I’ve only been studying R for a few weeks. It’s my second programming language, and I’m only a beginner at my first – python.
R is strangely strange. It looks a bit like java with all its brackets, but then goes and uses “<-” for designating variables, as if the universal “=” wasn’t good enough. In my accumulation of anecdotal evidence, I explain some of these superficial characteristics as effects of the R’s creation ethos: be a language for non-programmer statisticians, whilst allowing them to use it as a sophisticated language relative to their position on the learning curve.
I’m sure there are many differences but a few have stood out more than others to these eye’s first impression:
(A) Writing in R is more dynamic. You can kinda write some variables, and functions, and then run them, thereby loading them into the environment. Once they’re in the environment you can keep playing with them, going back and forth between the code and the shell, perhaps re-running a function if it has been edited, so as to update its reference in the environment.
(B) R doesn’t have objects. But it has functions that act like objects. Technically they’re S3 and S4 objects, but from my perspective it seems to depend on some memory disposal hijinks. In R, function return their last statement, and their internal variables normally thereafter destroyed. But if the returning statement of a function contains pointers to variables within the function, then the memory is not recycled, and the internal variables (including functions) can be referenced as if that function were an object.
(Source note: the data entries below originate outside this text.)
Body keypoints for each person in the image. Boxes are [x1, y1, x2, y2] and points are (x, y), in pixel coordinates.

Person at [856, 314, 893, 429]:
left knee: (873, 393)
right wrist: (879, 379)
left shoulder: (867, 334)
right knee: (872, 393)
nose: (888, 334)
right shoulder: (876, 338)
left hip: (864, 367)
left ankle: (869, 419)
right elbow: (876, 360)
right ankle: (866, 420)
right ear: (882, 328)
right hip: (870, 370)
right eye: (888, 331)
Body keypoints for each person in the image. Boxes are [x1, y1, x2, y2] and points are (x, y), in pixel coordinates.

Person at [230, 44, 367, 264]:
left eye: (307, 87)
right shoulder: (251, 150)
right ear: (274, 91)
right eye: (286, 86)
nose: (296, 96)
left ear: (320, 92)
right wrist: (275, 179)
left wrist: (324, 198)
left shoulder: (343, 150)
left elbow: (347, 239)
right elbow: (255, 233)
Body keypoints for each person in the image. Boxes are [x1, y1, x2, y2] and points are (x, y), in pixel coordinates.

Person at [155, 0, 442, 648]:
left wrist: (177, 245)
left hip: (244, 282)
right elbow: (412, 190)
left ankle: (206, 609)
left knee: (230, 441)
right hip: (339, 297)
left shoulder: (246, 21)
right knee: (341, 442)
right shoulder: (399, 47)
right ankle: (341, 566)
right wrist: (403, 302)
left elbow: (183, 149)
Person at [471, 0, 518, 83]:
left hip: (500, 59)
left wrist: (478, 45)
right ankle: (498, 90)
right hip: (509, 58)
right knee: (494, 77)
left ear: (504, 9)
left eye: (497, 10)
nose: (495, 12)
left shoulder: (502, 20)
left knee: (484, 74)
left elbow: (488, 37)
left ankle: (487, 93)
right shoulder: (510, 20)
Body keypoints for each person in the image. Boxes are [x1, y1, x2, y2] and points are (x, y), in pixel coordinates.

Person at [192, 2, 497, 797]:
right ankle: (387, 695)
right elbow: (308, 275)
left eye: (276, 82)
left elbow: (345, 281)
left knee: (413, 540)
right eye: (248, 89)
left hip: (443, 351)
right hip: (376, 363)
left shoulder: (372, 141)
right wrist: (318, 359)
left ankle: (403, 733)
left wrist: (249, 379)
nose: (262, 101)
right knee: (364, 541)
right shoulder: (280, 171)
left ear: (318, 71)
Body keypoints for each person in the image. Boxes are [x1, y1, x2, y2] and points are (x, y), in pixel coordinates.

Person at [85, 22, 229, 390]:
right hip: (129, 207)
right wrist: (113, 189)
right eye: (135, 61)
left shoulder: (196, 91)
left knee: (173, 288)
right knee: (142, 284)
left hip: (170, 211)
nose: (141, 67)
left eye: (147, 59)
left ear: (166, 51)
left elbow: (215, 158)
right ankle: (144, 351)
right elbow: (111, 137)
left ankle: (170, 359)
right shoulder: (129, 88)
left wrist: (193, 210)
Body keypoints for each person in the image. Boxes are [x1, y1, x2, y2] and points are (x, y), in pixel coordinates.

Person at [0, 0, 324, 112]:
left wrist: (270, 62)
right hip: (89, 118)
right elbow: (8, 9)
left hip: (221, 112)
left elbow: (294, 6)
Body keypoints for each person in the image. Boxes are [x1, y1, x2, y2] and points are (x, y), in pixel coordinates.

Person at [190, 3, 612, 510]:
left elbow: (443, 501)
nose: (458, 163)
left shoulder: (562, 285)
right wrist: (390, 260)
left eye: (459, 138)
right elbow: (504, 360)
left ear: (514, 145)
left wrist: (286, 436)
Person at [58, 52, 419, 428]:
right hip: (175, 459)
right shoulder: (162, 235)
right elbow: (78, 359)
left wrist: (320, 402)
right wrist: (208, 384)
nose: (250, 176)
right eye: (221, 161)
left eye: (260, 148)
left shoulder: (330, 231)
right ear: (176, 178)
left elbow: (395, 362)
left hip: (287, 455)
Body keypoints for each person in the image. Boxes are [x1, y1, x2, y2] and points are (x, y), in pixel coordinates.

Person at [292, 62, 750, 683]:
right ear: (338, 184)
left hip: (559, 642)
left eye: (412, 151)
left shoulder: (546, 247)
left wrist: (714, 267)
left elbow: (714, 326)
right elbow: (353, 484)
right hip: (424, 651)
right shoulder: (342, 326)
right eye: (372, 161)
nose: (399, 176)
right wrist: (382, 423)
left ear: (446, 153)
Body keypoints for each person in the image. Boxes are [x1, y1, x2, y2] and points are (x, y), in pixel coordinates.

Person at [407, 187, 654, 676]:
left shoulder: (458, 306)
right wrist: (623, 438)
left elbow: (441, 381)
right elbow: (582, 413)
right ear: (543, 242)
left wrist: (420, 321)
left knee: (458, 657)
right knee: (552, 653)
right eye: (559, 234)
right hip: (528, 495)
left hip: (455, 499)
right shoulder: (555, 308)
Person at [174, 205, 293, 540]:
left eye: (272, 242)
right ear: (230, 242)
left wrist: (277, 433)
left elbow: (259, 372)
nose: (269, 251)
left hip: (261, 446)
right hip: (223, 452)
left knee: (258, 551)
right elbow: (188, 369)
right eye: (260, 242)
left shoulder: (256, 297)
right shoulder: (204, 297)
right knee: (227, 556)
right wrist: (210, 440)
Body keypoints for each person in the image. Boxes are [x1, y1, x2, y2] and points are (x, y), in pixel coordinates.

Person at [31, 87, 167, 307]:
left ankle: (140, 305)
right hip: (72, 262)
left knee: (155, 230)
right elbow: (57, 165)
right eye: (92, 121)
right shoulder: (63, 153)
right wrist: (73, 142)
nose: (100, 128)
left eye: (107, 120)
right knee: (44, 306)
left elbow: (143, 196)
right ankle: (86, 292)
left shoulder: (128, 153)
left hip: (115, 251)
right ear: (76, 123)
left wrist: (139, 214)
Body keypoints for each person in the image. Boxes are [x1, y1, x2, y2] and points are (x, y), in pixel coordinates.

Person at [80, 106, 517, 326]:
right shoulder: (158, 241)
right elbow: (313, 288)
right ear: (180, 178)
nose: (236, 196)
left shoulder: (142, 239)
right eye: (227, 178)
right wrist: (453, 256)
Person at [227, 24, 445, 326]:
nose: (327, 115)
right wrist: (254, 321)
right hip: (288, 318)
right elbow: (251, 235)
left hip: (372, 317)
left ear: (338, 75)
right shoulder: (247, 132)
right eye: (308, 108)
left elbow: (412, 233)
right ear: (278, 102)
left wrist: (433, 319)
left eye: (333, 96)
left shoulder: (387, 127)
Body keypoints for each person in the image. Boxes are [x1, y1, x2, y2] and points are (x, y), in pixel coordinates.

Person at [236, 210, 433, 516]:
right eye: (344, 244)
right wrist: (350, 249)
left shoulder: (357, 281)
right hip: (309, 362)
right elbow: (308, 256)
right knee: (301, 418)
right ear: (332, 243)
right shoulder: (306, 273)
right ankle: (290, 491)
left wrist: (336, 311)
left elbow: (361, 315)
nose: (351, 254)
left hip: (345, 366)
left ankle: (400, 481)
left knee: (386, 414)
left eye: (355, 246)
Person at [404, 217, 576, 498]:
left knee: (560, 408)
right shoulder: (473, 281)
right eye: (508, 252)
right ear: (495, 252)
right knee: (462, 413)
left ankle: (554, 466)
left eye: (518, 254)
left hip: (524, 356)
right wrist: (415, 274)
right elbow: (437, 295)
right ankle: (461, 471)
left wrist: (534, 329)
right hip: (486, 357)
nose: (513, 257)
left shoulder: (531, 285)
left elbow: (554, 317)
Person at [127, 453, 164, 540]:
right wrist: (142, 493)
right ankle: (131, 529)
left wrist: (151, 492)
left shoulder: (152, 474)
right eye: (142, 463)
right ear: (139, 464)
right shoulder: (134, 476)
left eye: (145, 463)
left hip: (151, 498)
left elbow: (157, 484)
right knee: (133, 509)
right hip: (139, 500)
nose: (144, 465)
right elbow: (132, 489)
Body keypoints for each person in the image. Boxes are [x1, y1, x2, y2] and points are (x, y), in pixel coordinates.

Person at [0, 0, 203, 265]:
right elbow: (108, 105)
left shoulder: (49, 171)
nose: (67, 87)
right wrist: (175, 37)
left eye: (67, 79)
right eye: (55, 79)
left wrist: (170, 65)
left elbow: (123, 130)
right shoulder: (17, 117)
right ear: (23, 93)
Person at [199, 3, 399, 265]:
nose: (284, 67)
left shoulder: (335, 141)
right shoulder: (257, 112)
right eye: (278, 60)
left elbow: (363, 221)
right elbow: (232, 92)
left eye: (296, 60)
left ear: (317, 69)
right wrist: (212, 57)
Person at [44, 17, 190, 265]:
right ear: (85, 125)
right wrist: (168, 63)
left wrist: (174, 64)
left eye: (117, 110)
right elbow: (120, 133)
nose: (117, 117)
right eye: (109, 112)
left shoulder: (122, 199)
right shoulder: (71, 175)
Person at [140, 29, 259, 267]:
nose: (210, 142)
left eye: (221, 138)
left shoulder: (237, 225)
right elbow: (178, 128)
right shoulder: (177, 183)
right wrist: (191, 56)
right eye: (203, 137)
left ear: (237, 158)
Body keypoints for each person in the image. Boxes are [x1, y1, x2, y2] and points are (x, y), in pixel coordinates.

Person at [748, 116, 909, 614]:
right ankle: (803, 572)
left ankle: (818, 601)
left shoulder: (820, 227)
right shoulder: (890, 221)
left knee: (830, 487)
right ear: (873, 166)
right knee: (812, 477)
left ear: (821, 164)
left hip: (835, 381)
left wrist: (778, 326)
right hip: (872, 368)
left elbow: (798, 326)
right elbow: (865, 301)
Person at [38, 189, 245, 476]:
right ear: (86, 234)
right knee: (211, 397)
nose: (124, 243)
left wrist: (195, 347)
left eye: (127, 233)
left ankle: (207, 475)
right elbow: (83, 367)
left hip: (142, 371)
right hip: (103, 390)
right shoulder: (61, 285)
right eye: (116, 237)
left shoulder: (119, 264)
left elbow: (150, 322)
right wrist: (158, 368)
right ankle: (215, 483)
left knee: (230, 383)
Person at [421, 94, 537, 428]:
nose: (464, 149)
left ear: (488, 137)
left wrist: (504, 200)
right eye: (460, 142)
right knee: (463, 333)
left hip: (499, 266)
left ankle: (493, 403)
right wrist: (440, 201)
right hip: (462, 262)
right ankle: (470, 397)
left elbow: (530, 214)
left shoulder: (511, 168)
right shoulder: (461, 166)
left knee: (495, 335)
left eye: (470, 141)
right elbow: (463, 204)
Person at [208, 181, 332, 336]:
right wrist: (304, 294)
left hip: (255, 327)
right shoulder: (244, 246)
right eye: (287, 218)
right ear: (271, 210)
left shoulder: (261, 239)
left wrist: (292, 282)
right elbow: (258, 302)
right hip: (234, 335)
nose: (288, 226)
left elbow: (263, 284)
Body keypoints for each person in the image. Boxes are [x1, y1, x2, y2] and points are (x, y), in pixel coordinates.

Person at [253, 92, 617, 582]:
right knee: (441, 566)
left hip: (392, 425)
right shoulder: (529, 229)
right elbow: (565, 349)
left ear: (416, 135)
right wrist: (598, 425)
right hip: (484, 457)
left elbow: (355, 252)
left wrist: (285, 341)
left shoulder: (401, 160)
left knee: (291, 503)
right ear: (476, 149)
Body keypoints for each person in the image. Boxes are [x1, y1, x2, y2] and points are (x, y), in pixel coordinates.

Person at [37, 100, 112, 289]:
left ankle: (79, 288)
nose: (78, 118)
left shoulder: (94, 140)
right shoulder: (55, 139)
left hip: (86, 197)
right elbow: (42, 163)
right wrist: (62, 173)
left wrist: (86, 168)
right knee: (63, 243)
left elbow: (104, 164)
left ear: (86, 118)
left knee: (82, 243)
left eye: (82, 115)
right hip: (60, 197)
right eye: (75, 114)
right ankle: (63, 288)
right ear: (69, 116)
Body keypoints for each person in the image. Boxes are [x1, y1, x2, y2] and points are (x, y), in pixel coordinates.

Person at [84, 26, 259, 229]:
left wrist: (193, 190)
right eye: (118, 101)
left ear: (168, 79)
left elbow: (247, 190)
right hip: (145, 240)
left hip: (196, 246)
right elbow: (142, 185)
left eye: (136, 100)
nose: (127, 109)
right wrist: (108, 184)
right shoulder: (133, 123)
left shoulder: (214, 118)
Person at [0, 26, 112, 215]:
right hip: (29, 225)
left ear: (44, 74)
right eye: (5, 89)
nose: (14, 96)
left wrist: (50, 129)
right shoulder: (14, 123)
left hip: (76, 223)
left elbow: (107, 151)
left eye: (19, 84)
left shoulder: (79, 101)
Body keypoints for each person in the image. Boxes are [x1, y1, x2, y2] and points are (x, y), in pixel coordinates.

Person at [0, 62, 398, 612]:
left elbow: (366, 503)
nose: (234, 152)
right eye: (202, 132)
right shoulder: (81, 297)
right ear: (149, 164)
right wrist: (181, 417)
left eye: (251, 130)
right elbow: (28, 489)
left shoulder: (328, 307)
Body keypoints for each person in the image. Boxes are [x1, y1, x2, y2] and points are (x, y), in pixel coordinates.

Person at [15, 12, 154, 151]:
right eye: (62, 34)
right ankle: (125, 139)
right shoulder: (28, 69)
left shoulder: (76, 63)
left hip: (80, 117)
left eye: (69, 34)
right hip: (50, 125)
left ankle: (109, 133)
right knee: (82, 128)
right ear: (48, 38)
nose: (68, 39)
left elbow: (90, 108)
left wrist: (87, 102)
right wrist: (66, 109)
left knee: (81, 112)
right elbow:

(C) The variable types are different. Their are still character, boolean, and numeric variable types, but arrays are now organized depending on uniformity of a set’s data types – in which case it can form a vector, or else a list, which can be labelled in the manner of a dictionary. The common use of vectors vs lists vs data.frames, and the implications and translation from one to the other is very different from Python where typing is often (not always) ignored.
(D) Some of the argument parameters in R seem confusingly flexible. The most obvious instance of this is the use of data.frame filter() that can accept a literal name of column (e.g. name_of_col), or a literal column (e.g. [df[[name_of_col]). This confuses me because its not clear when and how keyword arguments are identified, and when an optional keyword argument can use a variable name (e.g. in the case of conditions when using subset() to test a column name identified by a variable). My thinking at this stage is that it may not matter, that it may have to do with scoping rules (which are different in R to python), and that it may have to do with mechanics of the magic that occurs behind the scenes.